→ **Brief 1**: Find every percentage figure in the news review on Spanish property prices below. Give each distinct figure once, in the order it first appears.

→ **Reading text**:
------------

April 2005 news review

 Judging by the latest Government figures the Spanish property market appears to be gently cooling down, with annual property price inflation falling from 17.45% in the last quarter of 2004 to 15.7% in the 1st quarter of 2005.
Given the Spanish economy’s unhealthy dependence on the real estate sector for economic growth, Spain’s Prime Minister – José Luis Rodríguez Zapatero – though not presently on the best of terms with the Catholic Church, could be forgiven for saying a prayer or two in favour of this gentle descent to a much needed ‘soft landing’. Despite some worrying evidence of emerging problems in places like the Costa del Sol, where an increasing number of investors report that properties aren’t selling and prices are falling, overall it looks as if the Spanish property market has a reasonable chance of gliding down to a period of stability in which prices rise roughly in line with inflation.Unfortunately for misguided amateur investors who have speculated with off-plan properties in some of Spain’s hot spots like the Costa del Sol, the outlook doesn’t look so benign. In those coastal areas where the supply of property is surging against a background of cooling demand and environmental degradation, a more bone-shaking landing looks likely. Investors may have to re-learn the old lesson (forgotten every decade or so) that high promised returns always imply a high level of risk. Perhaps everyone should take note of the more contemporary lesson that estate agents in Spain don’t make good investment advisors. Off-plan speculators should stay at home but the coming months might be a great time for property buyers looking to snap up home in the sun at a discount.On another note I am delighted to announce that I shall be writing a monthly column for the Sunday Times Home Section on the subject of Spanish property. Every month a different issue related to buying and owning property in Spain.MARK STUCKLINThe final figures on 2004. How did the Spanish property market perform?

Average Spanish property prices increased by 17.45% in 2004 and the city of Valencia was Spain’s start performer with property prices increasing by 30.5%.

Annual Spanish property price inflation 15.7% in first quarter of 2005

The Spanish Ministry for Housing has announced that average Spanish property prices increased by 15.7% in the 1st quarter of 2005 compared to the same period in 2004. This represents a slight deceleration in property prices compared to the 17.4% registered in December 2004, and has been welcomed by the Spanish Government as a sign that a ‘soft landing’ is taking place in the Spanish property market. A full analysis of these latest quarterly results will be presented in Spanish Property Insight’s next news bulletin.

------------

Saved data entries
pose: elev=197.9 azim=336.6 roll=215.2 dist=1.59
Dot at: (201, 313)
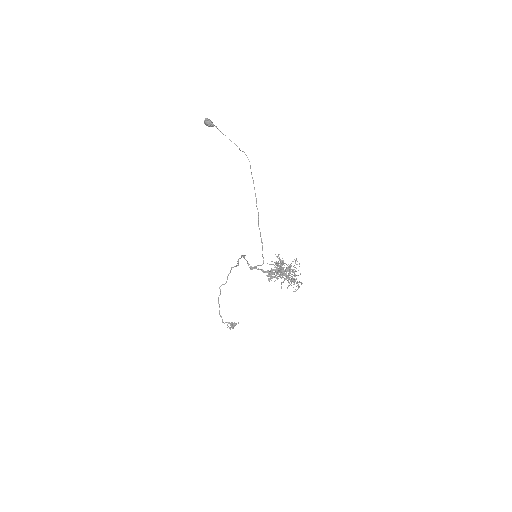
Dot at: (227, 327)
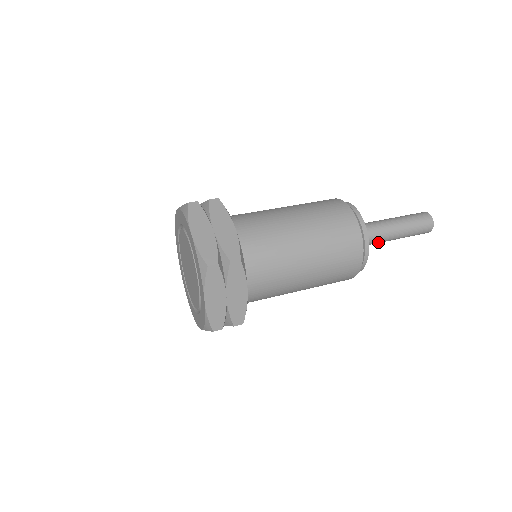
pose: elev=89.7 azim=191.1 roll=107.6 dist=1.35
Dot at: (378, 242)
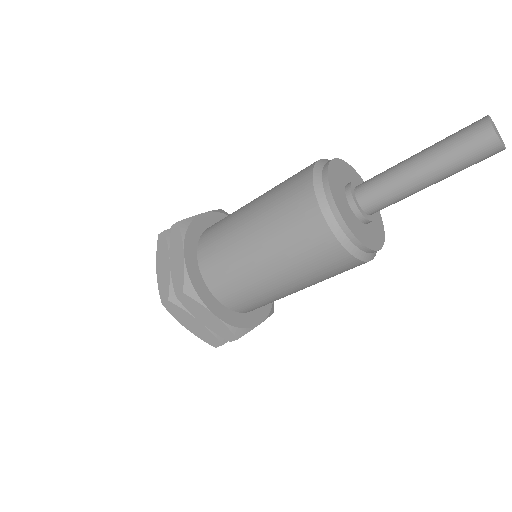
Dot at: (402, 198)
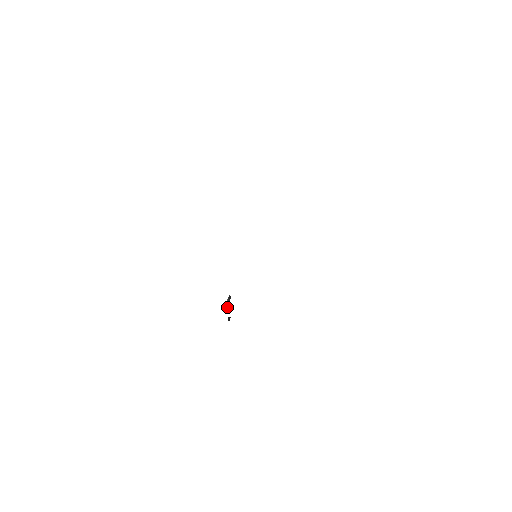
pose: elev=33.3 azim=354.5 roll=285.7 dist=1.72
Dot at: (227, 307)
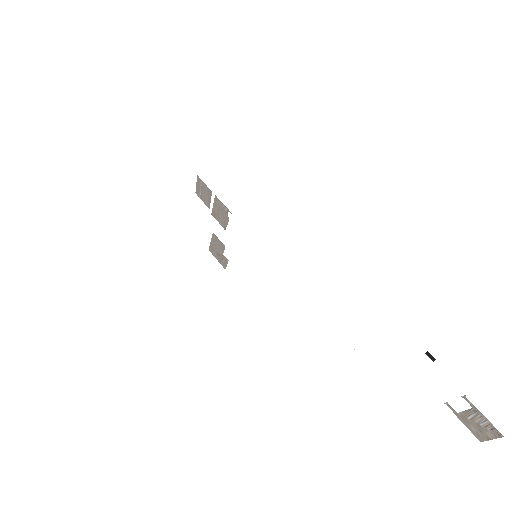
Dot at: occluded
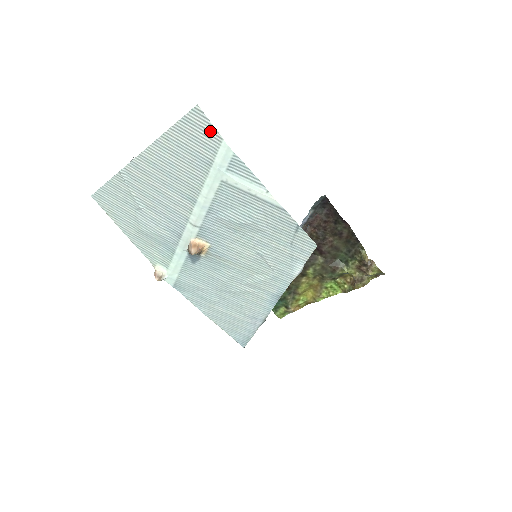
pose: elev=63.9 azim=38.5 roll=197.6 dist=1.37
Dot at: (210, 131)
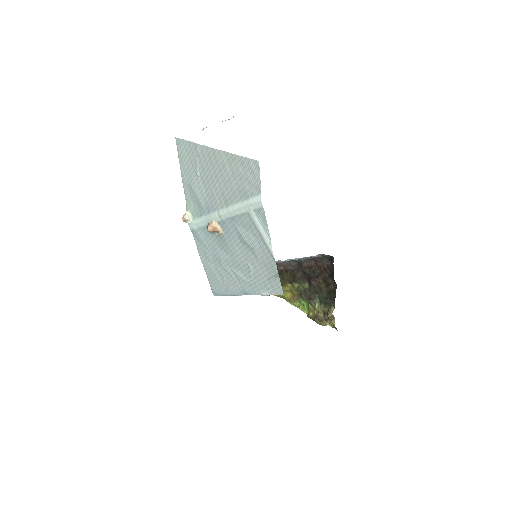
Dot at: (257, 182)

------------

→ **Brief 2**: Copy the records verbatim, starting at the line that contains "pose: elev=89.7 azim=191.1" and ending at the last line of the records. Leave out the pictures.

→ **Complete output 1**: 17.45%, 15.7%, 30.5%, 17.4%

→ **Complete output 2**:
pose: elev=89.7 azim=191.1 roll=107.6 dist=1.35
Dot at: (378, 242)
Dot at: (402, 198)
pose: elev=33.3 azim=354.5 roll=285.7 dist=1.72
Dot at: (227, 307)
Dot at: occluded
pose: elev=63.9 azim=38.5 roll=197.6 dist=1.37
Dot at: (210, 131)
Dot at: (257, 182)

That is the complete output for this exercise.